Nas últimas semanas isso ficou ainda mais claro na Bahia. A recente ruptura entre o senador Otto Alencar, presidente estadual do PSD, e o senador Angelo Coronel, que acabou saindo do partido, virou exemplo perfeito dessa nova moda de ‘política com fundo musical’ — mesmo sem ninguém admitir abertamente.

Os dois, que já foram aliados e compartilham história política juntos — Alencar chegou a dizer que vive um dos momentos mais difíceis da sua vida com o rompimento — agora aparecem na base da política baiana em campos diferentes e deixando a galera especular se é amizade que acabou, traição ou simplesmente briga pelo poder.

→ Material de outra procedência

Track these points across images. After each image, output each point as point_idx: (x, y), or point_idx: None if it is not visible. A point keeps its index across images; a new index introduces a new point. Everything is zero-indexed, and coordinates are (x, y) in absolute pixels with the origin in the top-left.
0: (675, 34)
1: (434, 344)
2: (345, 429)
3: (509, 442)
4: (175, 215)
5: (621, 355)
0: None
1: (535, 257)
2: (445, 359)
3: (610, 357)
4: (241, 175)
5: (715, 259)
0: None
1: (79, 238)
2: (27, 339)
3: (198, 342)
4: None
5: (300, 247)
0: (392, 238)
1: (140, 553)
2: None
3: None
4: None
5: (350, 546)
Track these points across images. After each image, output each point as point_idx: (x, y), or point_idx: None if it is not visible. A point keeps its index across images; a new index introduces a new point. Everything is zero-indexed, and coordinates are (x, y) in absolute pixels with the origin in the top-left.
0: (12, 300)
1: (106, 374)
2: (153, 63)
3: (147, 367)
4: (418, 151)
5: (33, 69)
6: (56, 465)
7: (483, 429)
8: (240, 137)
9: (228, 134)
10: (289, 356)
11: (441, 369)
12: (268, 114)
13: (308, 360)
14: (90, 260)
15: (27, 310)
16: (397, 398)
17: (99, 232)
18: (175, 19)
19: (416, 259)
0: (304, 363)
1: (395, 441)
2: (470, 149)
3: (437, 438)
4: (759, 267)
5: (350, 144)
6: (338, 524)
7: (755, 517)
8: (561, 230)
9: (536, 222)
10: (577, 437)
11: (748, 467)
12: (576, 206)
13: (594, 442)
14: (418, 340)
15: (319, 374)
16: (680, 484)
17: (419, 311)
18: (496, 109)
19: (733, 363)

E é aqui que a coisa fica engraçada e também estranha: enquanto os dois lados evitam bate-boca direto, nas redes e rodas de conversa não faltam músicas de sofrência, sambinhas de recado e até forrões com versos que “calham demais” com o momento político. Muita gente comenta que parece que cada refrão virou indireta pra alguém específico — seja para lembrar amigos de antigas alianças, seja pra insinuar falsa lealdade ou pedir resposta sem citar nomes.

Nas rodas de conversa, nas redes sociais e até nos grupos de WhatsApp, a pergunta é uma só:
“Essa música foi pra quem?”

E o mais curioso é que ninguém assume. Oficialmente, é só “gosto musical” ou “reflexão pessoal”. Mas nos bastidores, todo mundo sabe que não é bem assim. A música virou arma política disfarçada de playlists — usada pra atacar sem dar nome, pra criticar sem citar, pra provocar sem assumir.

O problema é que, no meio dessa troca de indiretas cantadas, quem acaba ficando confuso é o povo. Em vez de debate claro, proposta e solução, tem rima atravessada, verso venenoso e refrão com gosto de recado mal resolvido.

“Política não é para amador. A política de hoje é outro patamar.”